In a word: yes. A delicious smoothie starts with how you layer the ingredients in the blender.
That's because your layering technique affects how the smoothie processes and ultimately the texture of the drink. Combining smoothie ingredients in the wrong order is a sure way to get frozen ingredients stuck in your blender blades.
So, what's the right way to load your blender?
It's all about pairing ingredients together based on their consistency and then adding them in the right order. It's best to start with liquids at the bottom and finish with frozen ingredient at the top.
Be sure to print or pin the layering guide below for reference when you make your next smoothie.
Note: Too many frozen ingredients may be another reason your blender stalls; use a mix of fresh and frozen ingredients to ensure a smooth blend.
What setting should I use on my blender?
Blend on high. According to Vitamix, whether you're making shakes, soups, or even thick spreads, you'll get the best results by starting your blender on low and quickly ramping it up to high.
This not only reduces the recipe time, but is also better for your blender, keeping the motor cool. That's a win in my books because good blenders ain't cheap.
How to make a smoothie thinner
I'm all about creamy, thicc smoothies. But, I have my limits. If you do too, here's how to make a smoothie less thick: add liquid.
Good options include: water, dairy milk, non-dairy milk and juice (just be sure it's not filled with added sugars).
Add a little bit of your liquid of choice and blend for 30 seconds at the highest speed. Repeat this process until your desired consistency is reached.
How to make shakes thicker
No one likes a watered down smoothie. Or maybe they do? I'm not sure.

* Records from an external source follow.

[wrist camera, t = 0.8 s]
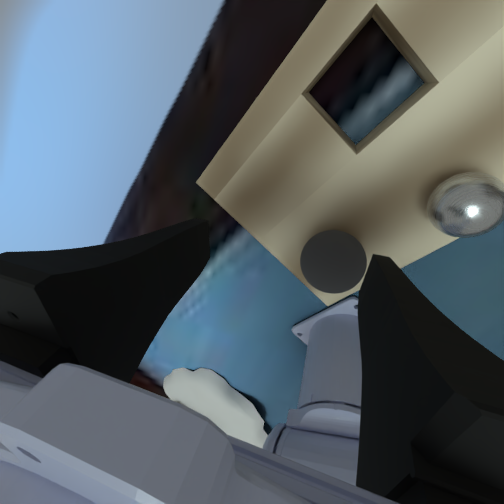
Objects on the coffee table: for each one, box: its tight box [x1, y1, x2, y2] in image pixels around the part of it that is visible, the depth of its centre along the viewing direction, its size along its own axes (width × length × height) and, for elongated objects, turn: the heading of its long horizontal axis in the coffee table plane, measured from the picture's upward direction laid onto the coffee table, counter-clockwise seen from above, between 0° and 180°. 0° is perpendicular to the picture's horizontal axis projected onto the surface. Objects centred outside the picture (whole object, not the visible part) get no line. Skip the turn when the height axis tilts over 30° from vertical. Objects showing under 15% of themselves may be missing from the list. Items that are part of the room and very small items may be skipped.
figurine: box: [163, 368, 268, 448], centre depth 36 cm, size 20×18×16 cm
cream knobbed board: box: [196, 0, 504, 306], centre depth 15 cm, size 14×22×3 cm, turn 140°
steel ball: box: [427, 172, 504, 238], centre depth 13 cm, size 3×3×3 cm
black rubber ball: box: [300, 230, 367, 294], centre depth 16 cm, size 4×4×4 cm
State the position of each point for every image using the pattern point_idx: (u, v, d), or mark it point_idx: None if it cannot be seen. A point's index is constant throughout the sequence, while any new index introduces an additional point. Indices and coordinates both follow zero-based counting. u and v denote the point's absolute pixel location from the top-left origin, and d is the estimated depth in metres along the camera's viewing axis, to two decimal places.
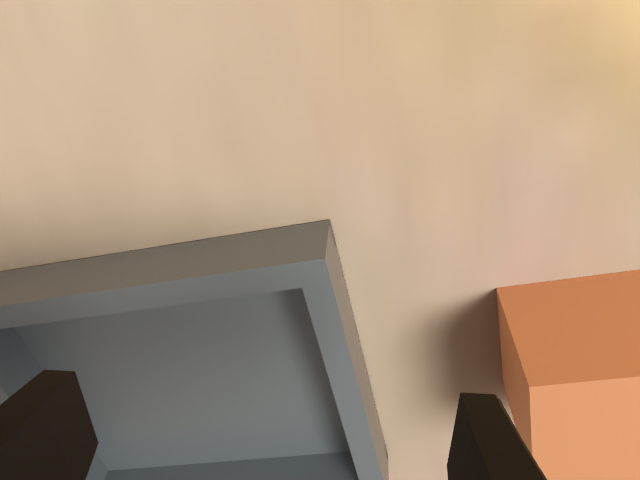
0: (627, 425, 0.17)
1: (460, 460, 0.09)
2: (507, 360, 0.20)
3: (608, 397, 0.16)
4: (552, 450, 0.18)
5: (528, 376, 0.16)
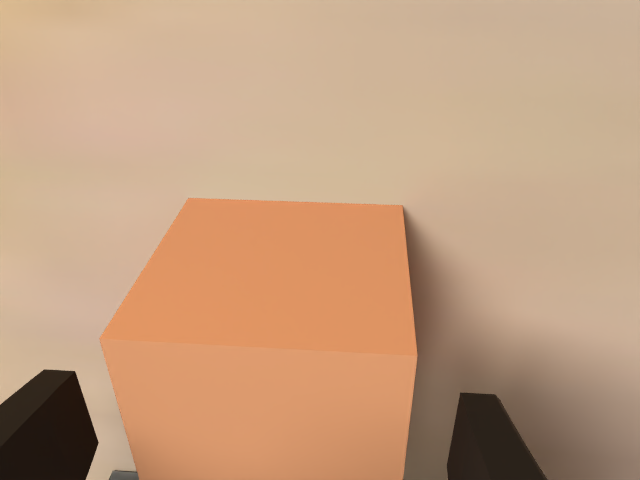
0: (238, 438, 0.10)
1: (460, 460, 0.09)
2: None
3: (171, 455, 0.10)
4: None
5: None
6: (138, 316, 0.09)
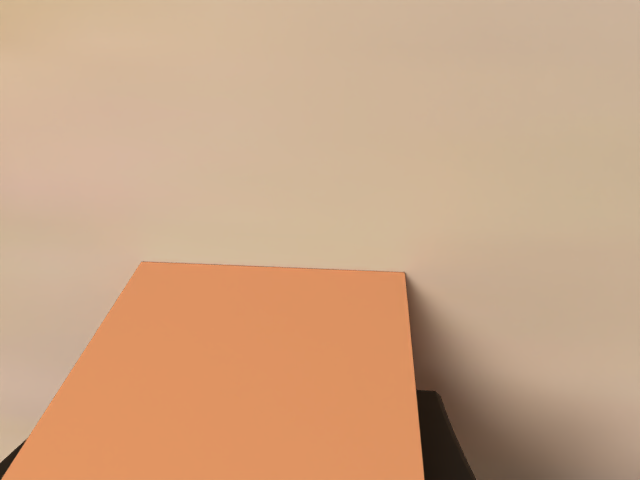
0: None
1: None
2: None
3: None
4: None
5: None
6: (45, 464, 0.07)
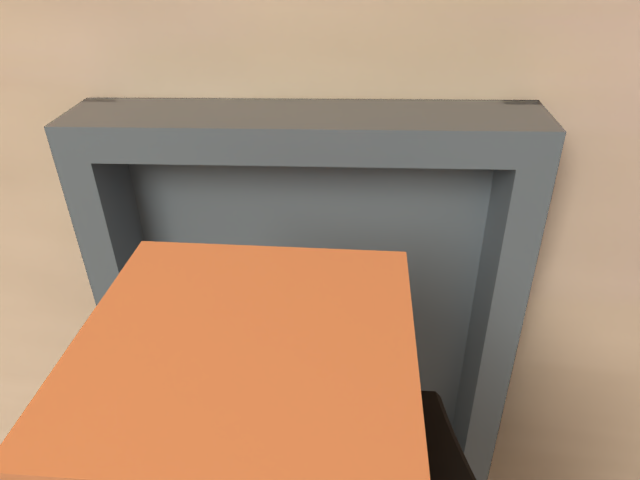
0: None
1: None
2: None
3: None
4: None
5: None
6: (44, 431, 0.07)
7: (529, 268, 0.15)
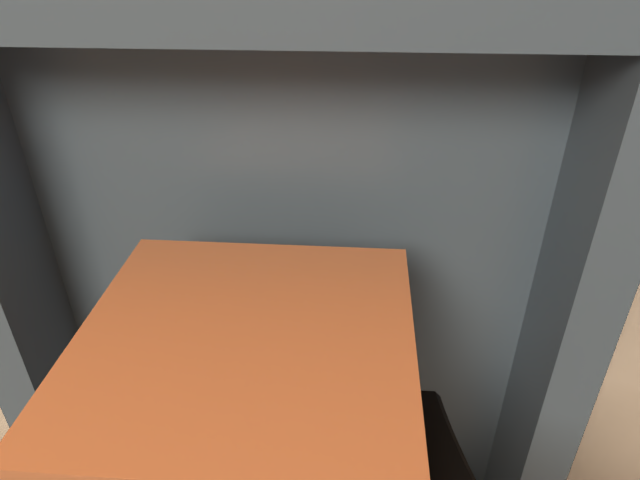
0: None
1: None
2: None
3: None
4: None
5: None
6: (43, 428, 0.07)
7: None
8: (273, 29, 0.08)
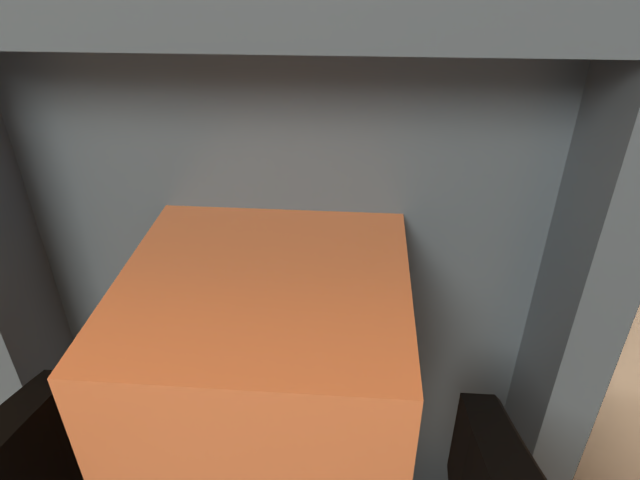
0: None
1: (460, 460, 0.09)
2: None
3: None
4: None
5: None
6: (95, 350, 0.08)
7: None
8: (269, 33, 0.08)
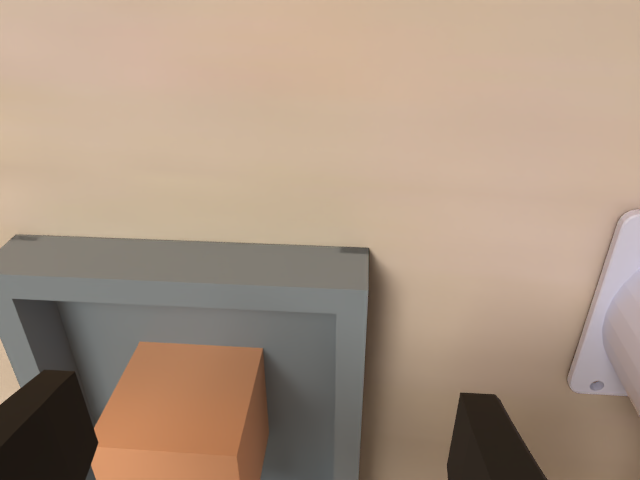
0: None
1: (460, 460, 0.09)
2: None
3: None
4: None
5: None
6: (104, 432, 0.18)
7: (359, 380, 0.19)
8: (177, 299, 0.18)
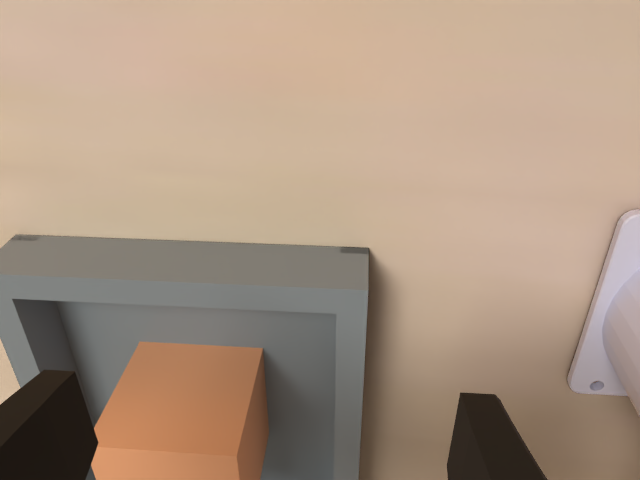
0: None
1: (460, 460, 0.09)
2: None
3: None
4: None
5: None
6: (104, 432, 0.18)
7: (359, 380, 0.19)
8: (177, 299, 0.18)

But, if you're team extra creamy, here's how to make smoothies thick and creamy.
The trick is to add a thickening agent.
Some good options include: frozen vegetables (cauliflower), frozen fruit (bananas, avocados), nut butters, tahini, yogurt, pumpkin puree, oatmeal, coconut oil, butternut squash and sweet potatoes.
Freezing your liquid ahead of time is another way to thicken the consistency of your shake. Think about it this way... ice will thicken a smoothie more than water. So will frozen almond milk.
Add a little bit of your thickening agent of choice and blend for 30 seconds at the highest speed. Repeat this process until your desired consistency is reached.
How to make the perfect smoothie bowl
The key - don't stop blending too soon.
I get it, we're all in a rush. But, good things take patience.
Be sure to leave your blender running for at least 15 seconds after it appears that everything has been liquified. This extra processing time will break up any small chunks that would have ruined your smoothie bowl.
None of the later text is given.